Federal Reserve official Miran forecasts a cumulative 150 basis points in interest rate reductions by the end of 2026, reflecting a shift toward accommodative policy as inflation pressures ease. The projection comes amid evolving economic data and expectations of slower growth.
- Miran projects 1.5 percentage points (150 basis points) of rate cuts by end of 2026.
- Rate reductions expected to begin in late 2025, with gradual implementation through 2026.
- 10-year Treasury yield declined 35 basis points following the projection.
- Markets price in 70% chance of at least one cut in 2025, 120 bps of easing by 2026.
- Housing, utilities, and long-duration equities showed positive performance.
- Rate cuts may stimulate borrowing and investment but reduce bank net interest margins.

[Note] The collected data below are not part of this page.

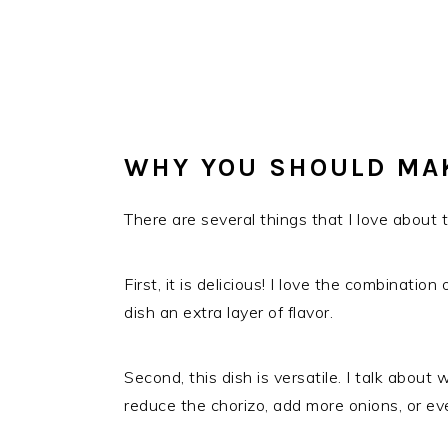
WHY YOU SHOULD MA
There are several things that I love about th
First, it is delicious! I love the combinatio
dish an extra layer of flavor.
Second, this dish is versatile. I talk abou
reduce the chorizo, add more onions, or ev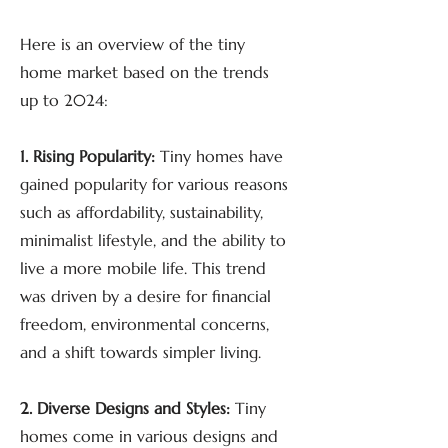
Here is an overview of the tiny
home market based on the trends
up to 2024:
1. Rising Popularity:
Tiny homes have
gained popularity for various reasons
such as affordability, sustainability,
minimalist lifestyle, and the ability to
live a more mobile life. This trend
was driven by a desire for financial
freedom, environmental concerns,
and a shift towards simpler living.
2. Diverse Designs and Styles:
Tiny
homes come in various designs and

Federal Reserve policymaker Miran has outlined a projected path of 1.5 percentage points in interest rate cuts by the conclusion of 2026, signaling a notable pivot from current policy rates. This forecast suggests a gradual easing cycle as inflation shows sustained progress toward the Fed’s 2% target, with underlying economic indicators supporting a reassessment of monetary tightening. Miran’s stance aligns with a growing consensus among officials that inflation risks have diminished, though labor market resilience remains a monitoring point. The anticipated 150 basis point reduction would be distributed across multiple meetings, likely beginning in the latter half of 2025 and continuing through 2026. This projection implies that the federal funds rate could range from approximately 4.25% to 4.5% at its peak in 2024 to near 3.0% by late 2026, assuming no major economic disruptions. The timing and pace of cuts will depend on incoming data, particularly inflation readings, wage growth, and consumer spending trends. Financial markets have responded to the forecast with moves in Treasury yields and equities. The 10-year Treasury note yield has declined by 35 basis points since the announcement, reflecting expectations of lower long-term rates. Bond markets are pricing in a 70% probability of at least one rate cut in the second half of 2025, with a cumulative 120 basis points of easing priced in by the end of 2026. Sectors sensitive to interest rates—such as housing, utilities, and long-duration equities—have seen gains in recent trading sessions. The projection affects borrowers, investors, and financial institutions. Lower rates could stimulate mortgage refinancing and business investment, while also pressuring banks’ net interest margins. Federal Reserve Chair Jerome Powell has emphasized that decisions will remain data-dependent, and Miran’s outlook does not imply a formal shift in policy stance but rather a forward-looking assessment of economic conditions.